Listed entries.
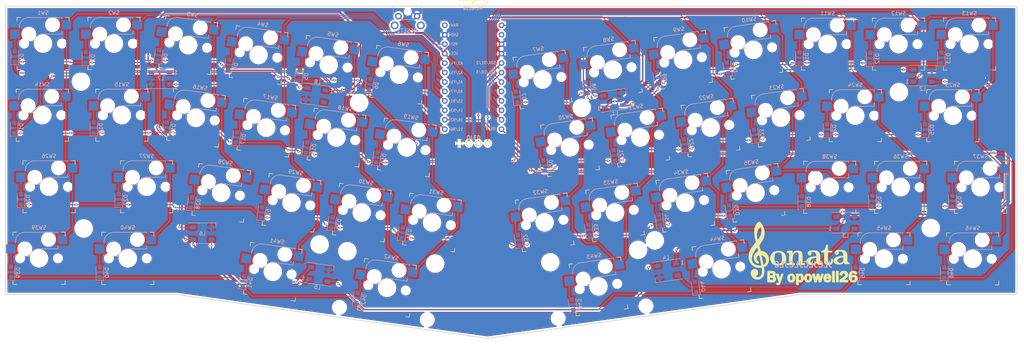
<source format=kicad_pcb>
(kicad_pcb (version 20210126) (generator pcbnew)

  (general
    (thickness 4.69)
  )

  (paper "A3")
  (layers
    (0 "F.Cu" signal "Front")
    (1 "In1.Cu" signal)
    (2 "In2.Cu" signal)
    (31 "B.Cu" signal "Back")
    (32 "B.Adhes" user "B.Adhesive")
    (33 "F.Adhes" user "F.Adhesive")
    (34 "B.Paste" user)
    (35 "F.Paste" user)
    (36 "B.SilkS" user "B.Silkscreen")
    (37 "F.SilkS" user "F.Silkscreen")
    (38 "B.Mask" user)
    (39 "F.Mask" user)
    (40 "Dwgs.User" user "User.Drawings")
    (41 "Cmts.User" user "User.Comments")
    (42 "Eco1.User" user "User.Eco1")
    (43 "Eco2.User" user "User.Eco2")
    (44 "Edge.Cuts" user)
    (45 "Margin" user)
    (46 "B.CrtYd" user "B.Courtyard")
    (47 "F.CrtYd" user "F.Courtyard")
    (48 "B.Fab" user)
    (49 "F.Fab" user)
  )

  (setup
    (stackup
      (layer "F.SilkS" (type "Top Silk Screen"))
      (layer "F.Paste" (type "Top Solder Paste"))
      (layer "F.Mask" (type "Top Solder Mask") (color "Green") (thickness 0.01))
      (layer "F.Cu" (type "copper") (thickness 0.035))
      (layer "dielectric 1" (type "core") (thickness 1.51) (material "FR4") (epsilon_r 4.5) (loss_tangent 0.02))
      (layer "In1.Cu" (type "copper") (thickness 0.035))
      (layer "dielectric 2" (type "prepreg") (thickness 1.51) (material "FR4") (epsilon_r 4.5) (loss_tangent 0.02))
      (layer "In2.Cu" (type "copper") (thickness 0.035))
      (layer "dielectric 3" (type "core") (thickness 1.51) (material "FR4") (epsilon_r 4.5) (loss_tangent 0.02))
      (layer "B.Cu" (type "copper") (thickness 0.035))
      (layer "B.Mask" (type "Bottom Solder Mask") (color "Green") (thickness 0.01))
      (layer "B.Paste" (type "Bottom Solder Paste"))
      (layer "B.SilkS" (type "Bottom Silk Screen"))
      (copper_finish "None")
      (dielectric_constraints no)
    )
    (pcbplotparams
      (layerselection 0x00010f0_fffffff9)
      (disableapertmacros false)
      (usegerberextensions false)
      (usegerberattributes true)
      (usegerberadvancedattributes true)
      (creategerberjobfile true)
      (svguseinch false)
      (svgprecision 6)
      (excludeedgelayer true)
      (plotframeref false)
      (viasonmask false)
      (mode 1)
      (useauxorigin true)
      (hpglpennumber 1)
      (hpglpenspeed 20)
      (hpglpendiameter 15.000000)
      (dxfpolygonmode true)
      (dxfimperialunits false)
      (dxfusepcbnewfont true)
      (psnegative false)
      (psa4output false)
      (plotreference true)
      (plotvalue true)
      (plotinvisibletext false)
      (sketchpadsonfab false)
      (subtractmaskfromsilk false)
      (outputformat 1)
      (mirror false)
      (drillshape 0)
      (scaleselection 1)
      (outputdirectory "Gerbers/")
    )
  )


  (net 0 "")
  (net 1 "ROW0")
  (net 2 "RotS1")
  (net 3 "Net-(D2-Pad2)")
  (net 4 "Net-(D3-Pad2)")
  (net 5 "Net-(D4-Pad2)")
  (net 6 "Net-(D5-Pad2)")
  (net 7 "Net-(D6-Pad2)")
  (net 8 "Net-(D7-Pad2)")
  (net 9 "Net-(D8-Pad2)")
  (net 10 "Net-(D9-Pad2)")
  (net 11 "Net-(D10-Pad2)")
  (net 12 "Net-(D11-Pad2)")
  (net 13 "Net-(D12-Pad2)")
  (net 14 "Net-(D13-Pad2)")
  (net 15 "ROW1")
  (net 16 "Net-(D14-Pad2)")
  (net 17 "Net-(D15-Pad2)")
  (net 18 "Net-(D16-Pad2)")
  (net 19 "Net-(D17-Pad2)")
  (net 20 "Net-(D18-Pad2)")
  (net 21 "Net-(D19-Pad2)")
  (net 22 "Net-(D20-Pad2)")
  (net 23 "Net-(D21-Pad2)")
  (net 24 "Net-(D22-Pad2)")
  (net 25 "Net-(D23-Pad2)")
  (net 26 "Net-(D24-Pad2)")
  (net 27 "Net-(D25-Pad2)")
  (net 28 "ROW2")
  (net 29 "Net-(D26-Pad2)")
  (net 30 "Net-(D27-Pad2)")
  (net 31 "Net-(D28-Pad2)")
  (net 32 "Net-(D29-Pad2)")
  (net 33 "Net-(D30-Pad2)")
  (net 34 "Net-(D31-Pad2)")
  (net 35 "Net-(D32-Pad2)")
  (net 36 "Net-(D33-Pad2)")
  (net 37 "Net-(D34-Pad2)")
  (net 38 "Net-(D35-Pad2)")
  (net 39 "Net-(D36-Pad2)")
  (net 40 "Net-(D37-Pad2)")
  (net 41 "Net-(D38-Pad2)")
  (net 42 "ROW3")
  (net 43 "Net-(D39-Pad2)")
  (net 44 "Net-(D40-Pad2)")
  (net 45 "Net-(D41-Pad2)")
  (net 46 "Net-(D42-Pad2)")
  (net 47 "Net-(D43-Pad2)")
  (net 48 "Net-(D44-Pad2)")
  (net 49 "Net-(D45-Pad2)")
  (net 50 "Net-(D46-Pad2)")
  (net 51 "COL0")
  (net 52 "COL1")
  (net 53 "COL2")
  (net 54 "COL3")
  (net 55 "COL4")
  (net 56 "COL5")
  (net 57 "COL6")
  (net 58 "COL7")
  (net 59 "COL8")
  (net 60 "COL9")
  (net 61 "unconnected-(U1-Pad24)")
  (net 62 "GND")
  (net 63 "/RESET")
  (net 64 "VCC")
  (net 65 "SDA")
  (net 66 "SCL")
  (net 67 "LED")
  (net 68 "Net-(L1-Pad4)")
  (net 69 "Net-(L2-Pad4)")
  (net 70 "Net-(L3-Pad4)")
  (net 71 "Net-(L4-Pad4)")
  (net 72 "Net-(L5-Pad2)")
  (net 73 "Net-(L6-Pad2)")
  (net 74 "Net-(L7-Pad2)")
  (net 75 "unconnected-(L8-Pad2)")
  (net 76 "unconnected-(U1-Pad2)")

  (footprint "Keyswitches:Kailh_socket_MX" (layer "F.Cu") (at 296.8 94.82))

  (footprint "Keyswitches:Kailh_socket_MX" (layer "F.Cu") (at 77.71 133.16))

  (footprint "kbd:M2_Hole_NPTH_Outside" (layer "F.Cu") (at 317.06 125.04))

  (footprint "Keyswitches:Kailh_socket_MX" (layer "F.Cu") (at 227.87 140.73 8))

  (footprint "kbd:M2_Hole_NPTH_Outside" (layer "F.Cu") (at 88.96 85.66))

  (footprint "Keyswitches:Kailh_socket_MX" (layer "F.Cu") (at 231.72 82.49 8))

  (footprint "Keyswitches:Kailh_socket_MX" (layer "F.Cu") (at 136.62 78.53 -8))

  (footprint "Keyswitches:Kailh_socket_MX" (layer "F.Cu") (at 328.32 133.31))

  (footprint "Keyswitches:Kailh_socket_MX" (layer "F.Cu") (at 97.82 75.45))

  (footprint "Keyswitches:Kailh_socket_MX" (layer "F.Cu") (at 138.69 98.06 -8))

  (footprint "Keyswitches:Kailh_socket_MX" (layer "F.Cu") (at 232.32 120.86 8))

  (footprint "Keyswitches:Kailh_socket_MX" (layer "F.Cu") (at 212.86 85.13 8))

  (footprint "Keyswitches:Kailh_socket_MX" (layer "F.Cu") (at 80.39 113.93))

  (footprint "Keyswitches:Kailh_socket_MX" (layer "F.Cu") (at 330.42 114.06))

  (footprint "Keyswitches:Kailh_socket_MX" (layer "F.Cu") (at 327.45 75.57))

  (footprint "Keyswitches:Kailh_socket_MX" (layer "F.Cu") (at 183.19 123.55 -8))

  (footprint "Keyswitches:Kailh_socket_MX" (layer "F.Cu") (at 164.34 120.88 -8))

  (footprint "Keyswitches:Kailh_socket_MX" (layer "F.Cu") (at 308.41 75.59))

  (footprint "Keyswitches:Kailh_socket_MX" (layer "F.Cu") (at 220.22 103.33 8))

  (footprint "Keyswitches:Kailh_socket_MX" (layer "F.Cu") (at 171.11 141.09 -8))

  (footprint "Keyswitches:Kailh_socket_MX" (layer "F.Cu") (at 289.93 114.07))

  (footprint "Keyswitches:Kailh_socket_MX" (layer "F.Cu") (at 260.9 136.09 8))

  (footprint "Keyswitches:Kailh_socket_MX" (layer "F.Cu") (at 270.03 115.57 8))

  (footprint "kbd:ProMicro_v3" (layer "F.Cu") (at 194.23 85.005))

  (footprint "Keyswitches:Kailh_socket_MX" (layer "F.Cu") (at 174.36 83.83 -8))

  (footprint "Keyswitches:Kailh_socket_MX" (layer "F.Cu") (at 289.37 75.58))

  (footprint "kbd:M2_Hole_NPTH_Outside" (layer "F.Cu") (at 308.5 88.51))

  (footprint "Keyswitches:Stabilizer_MX_2u" (layer "F.Cu") (at 171.106314 141.099137 172))

  (footprint "Keyswitches:Kailh_socket_MX" (layer "F.Cu") (at 140.46 136.77 -8))

  (footprint "Keyswitches:Stabilizer_MX_2u" (layer "F.Cu") (at 227.872066 140.736818 -172))

  (footprint "kbd:OLED_v2" (layer "F.Cu") (at 194.34 102.26))

  (footprint "Keyswitches:Kailh_socket_MX" (layer "F.Cu")
    (tedit 604FEA39) (tstamp 89483f5c-28d5-4864-8acd-1cfaa1bbb261)
    (at 257.96 98.03 8)
    (descr "MX-style keyswitch with Kailh socket mount")
    (tags "MX,cherry,gateron,kailh,pg1511,socket")
    (property "Sheetfile" "Sonata hotswap.kicad_sch")
    (property "Sheetname" "")
    (path "/8793b9d9-9203-4130-a898-43189da144a8")
    (attr smd)
    (fp_text reference "SW22" (at 0 -8.255 8) (layer "B.SilkS")
      (effects (font (size 1 1) (thickness 0.15)) (justify mirror))
      (tstamp 82261489-76c0-4909-8ebe-99a4b5b271b4)
    )
    (fp_text value "MXSwitch" (at 0 8.255 8) (layer "F.Fab")
      (effects (font (size 1 1) (thickness 0.15)))
      (tstamp ea8a7baa-c837-4c91-aee2-9f0370567101)
    )
    (fp_text user "${REFERENCE}" (at -0.635 -4.445 8) (layer "B.Fab")
      (effects (font (size 1 1) (thickness 0.15)) (justify mirror))
      (tstamp 3238f667-7c2a-45e0-b23c-f2001e39ec8
... [3980521 chars truncated]
</source>
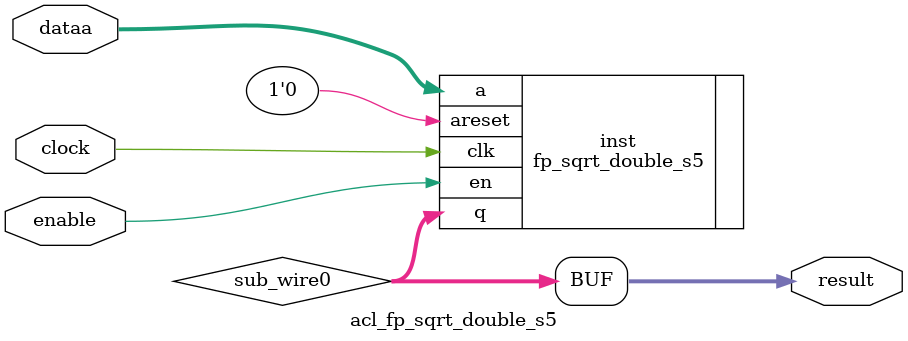
<source format=v>
`timescale 1 ps / 1 ps
module acl_fp_sqrt_double_s5 (
	enable,
	clock,
	dataa,
	result);

	input	  enable;
	input	  clock;
	input	[63:0]  dataa;
	output	[63:0]  result;

	wire [63:0] sub_wire0;
	wire [63:0] result = sub_wire0[63:0];

	fp_sqrt_double_s5	inst(
				.clk(clock),
        .en(enable),
				.areset(1'b0),
				.a (dataa),
				.q (sub_wire0));

endmodule

</source>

Try it.
Please return every line in the data that includes the string "Adhesive".

Written solution.
    (32 "B.Adhes" user "B.Adhesive")
    (33 "F.Adhes" user "F.Adhesive")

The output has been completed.